Published 12:00 am Wednesday, June 12, 2013

Performance day is always nerve-wracking.

Is their hair right? Is that lipstick too dark? Mercy, did I forget her shoes?

I don’t consider myself a “dance mom” by any means – mainly because I don’t have anyone taking dance, per se – yet. I had one in baton and one in tumbling. Mostly it’s because I’m a “just have fun at it” mom.

That day, I didn’t worry about the one doing baton very much. We’d downloaded her song, and she’d practiced religiously in the backyard, tossing that baton and making me think she was going to knock out a window for sure. No broken windows later, and I’m happy to report she did great.

It was the other one I was worried about. In hindsight, I should have known better.

But still, I worried as my special girl strutted her stuff because I tend to forget that she doesn’t look like other children. Realizing that she’s about to debut herself in front of a crowd of more than 500 in a packed auditorium is enough to make you want to throw up.
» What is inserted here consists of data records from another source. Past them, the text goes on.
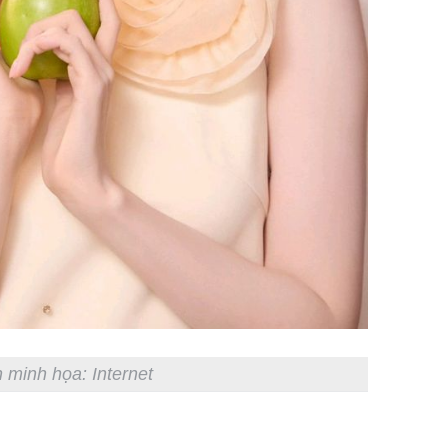
 minh họa: Internet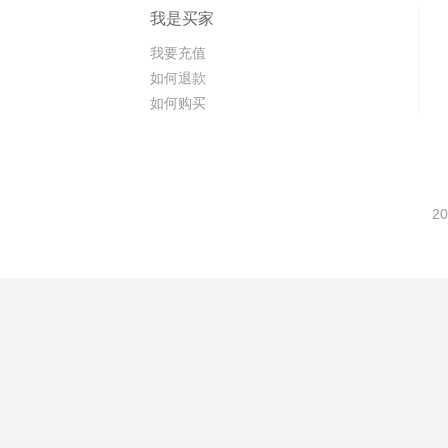
我是买家
我要充值
如何退款
如何购买
20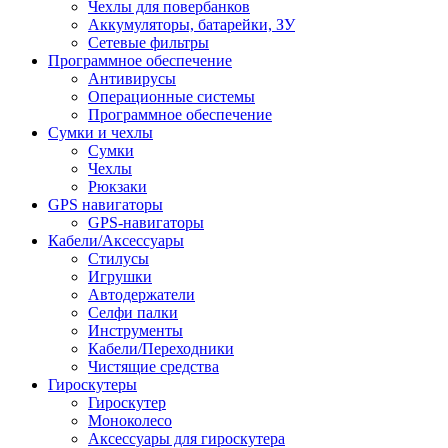
Чехлы для повербанков
Аккумуляторы, батарейки, ЗУ
Сетевые фильтры
Программное обеспечение
Антивирусы
Операционные системы
Программное обеспечение
Сумки и чехлы
Сумки
Чехлы
Рюкзаки
GPS навигаторы
GPS-навигаторы
Кабели/Аксессуары
Стилусы
Игрушки
Автодержатели
Селфи палки
Инструменты
Кабели/Переходники
Чистящие средства
Гироскутеры
Гироскутер
Моноколесо
Аксессуары для гироскутера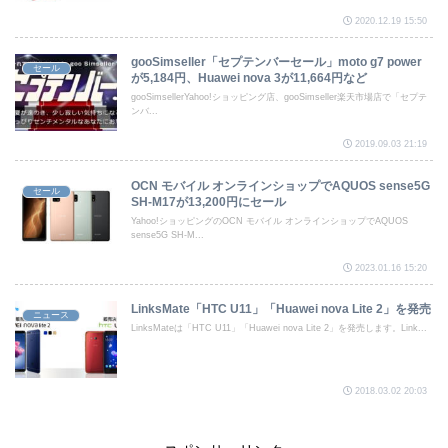
2020.12.19 15:50
gooSimseller「セプテンバーセール」moto g7 power
セール
が5,184円、Huawei nova 3が11,664円など
gooSimsellerYahoo!ショッピング店、gooSimseller楽天市場店で「セプテ
ンバ...
2019.09.03 21:19
OCN モバイル オンラインショップでAQUOS sense5G
セール
SH-M17が13,200円にセール
Yahoo!ショッピングのOCN モバイル オンラインショップでAQUOS
sense5G SH-M...
2023.01.16 15:20
LinksMate「HTC U11」「Huawei nova Lite 2」を発売
ニュース
LinksMateは「HTC U11」「Huawei nova Lite 2」を発売します。Link...
2018.03.02 20:03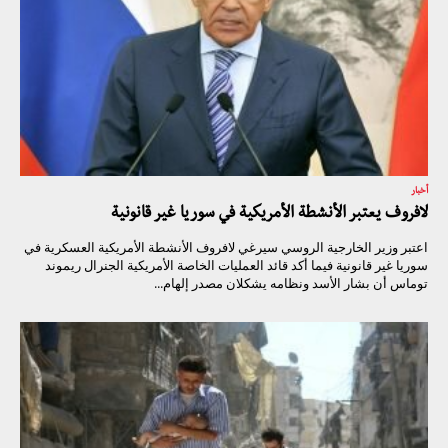
أخبار
لافروف يعتبر الأنشطة الأمريكية في سوريا غير قانونية
اعتبر وزير الخارجية الروسي سيرغي لافروف الأنشطة الأمريكية العسكرية في
سوريا غير قانونية فيما أكد قائد العمليات الخاصة الأمريكية الجنرال ريموند
توماس أن بشار الأسد ونظامه يشكلان مصدر إلهام...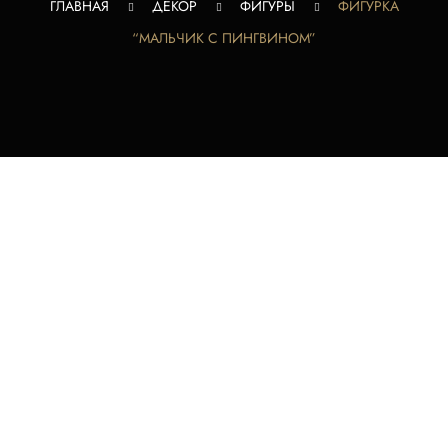
ГЛАВНАЯ
ДЕКОР
ФИГУРЫ
ФИГУРКА
“МАЛЬЧИК С ПИНГВИНОМ”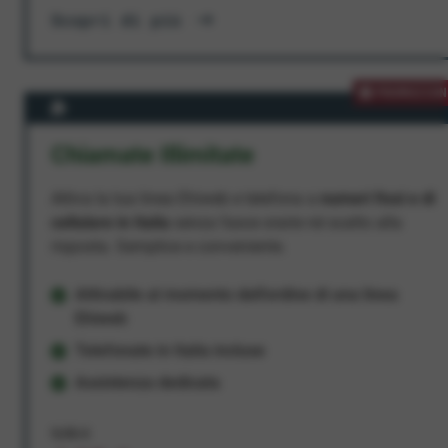
Scopri di più
PROMOZION
Chiamate Illimitate
Attiva la tua linea Ehiweb e telefona a
numeri fissi e di
cellulare in Italia
senza fasce orarie né scatto alla
risposta. Semplice e conveniente.
Attivabile al momento dell'ordine di una linea
Ehiweb
Telefonate in Italia incluse
Assistenza dedicata
9,95 €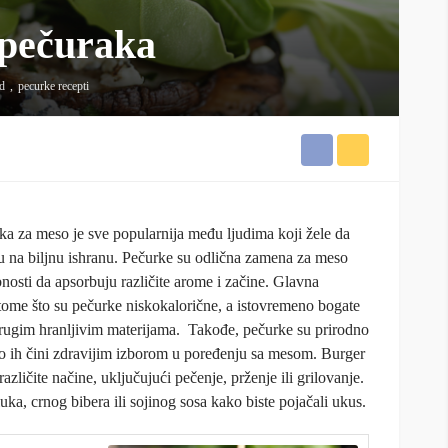
 pečuraka
ed
pecurke recepti
aka za meso je sve popularnija među ljudima koji žele da
u na biljnu ishranu. Pečurke su odlična zamena za meso
nosti da apsorbuju različite arome i začine. Glavna
tome što su pečurke niskokalorične, a istovremeno bogate
rugim hranljivim materijama. Takođe, pečurke su prirodno
što ih čini zdravijim izborom u poređenju sa mesom. Burger
zličite načine, uključujući pečenje, prženje ili grilovanje.
ka, crnog bibera ili sojinog sosa kako biste pojačali ukus.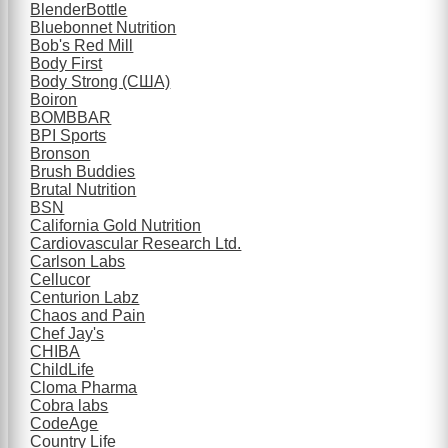
BlenderBottle
Bluebonnet Nutrition
Bob's Red Mill
Body First
Body Strong (США)
Boiron
BOMBBAR
BPI Sports
Bronson
Brush Buddies
Brutal Nutrition
BSN
California Gold Nutrition
Cardiovascular Research Ltd.
Carlson Labs
Cellucor
Centurion Labz
Chaos and Pain
Chef Jay's
CHIBA
ChildLife
Cloma Pharma
Cobra labs
CodeAge
Country Life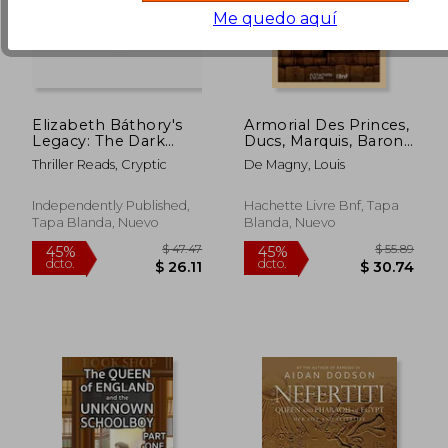
Me quedo aquí
Elizabeth Báthory's
Armorial Des Princes,
Legacy: The Dark
Ducs, Marquis, Barons
Secrets and
Et Comtes Romains
Thriller Reads, Cryptic
De Magny, Louis
Notorious Crimes of
En France (Éd.1890)
the Blood Countess
(en Francés)
of Hungary (en
Independently Published,
Hachette Livre Bnf, Tapa
Inglés)
Tapa Blanda, Nuevo
Blanda, Nuevo
$ 49.04
$ 42.
40%
45%
dcto.
dcto.
$ 29.42
$ 23.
Anywhere we go together people – especially those with pretty cherub children – tend to give me pitying looks without realizing it, and I want to say to them, with just the right amount of sarcasm, “Can I help you with something?”

Instead I smile and say, eye-to-eye, “How are you?”

Directness is generally the best defense, I’ve found.

So, it was with great interest that I clicked through to the news story on Nicole Kelly.

Not only was Kelly crowned Miss Iowa on Saturday, but in doing so, she also became the first pageant winner in history missing a limb. You see, Kelly was born without her left forearm.

In her bio on the Miss Iowa pageant’s website, the University of Nebraska at Lincoln graduate wrote this about her disability:

“As I grew older, I learned to offset the initial stares I received from people with an outgoing personality that would not give in to ‘No.’ This meant that I tried everything! From baseball, to dance to diving, there was nothing I would not try,” Kelly shared.

“I found my passion within a world where I was giving people permission to stare…the stage,” she said.

Reading that, it made me feel like directness is the best way to things, and thrilled to see that girls with disabilities now have such a positive role model. Who knows, it might be an eye-opener to others as well.

And on that note, I’m happy to report that my green-sequined dinosaur had a “roaring” good time and her performance was fabulous.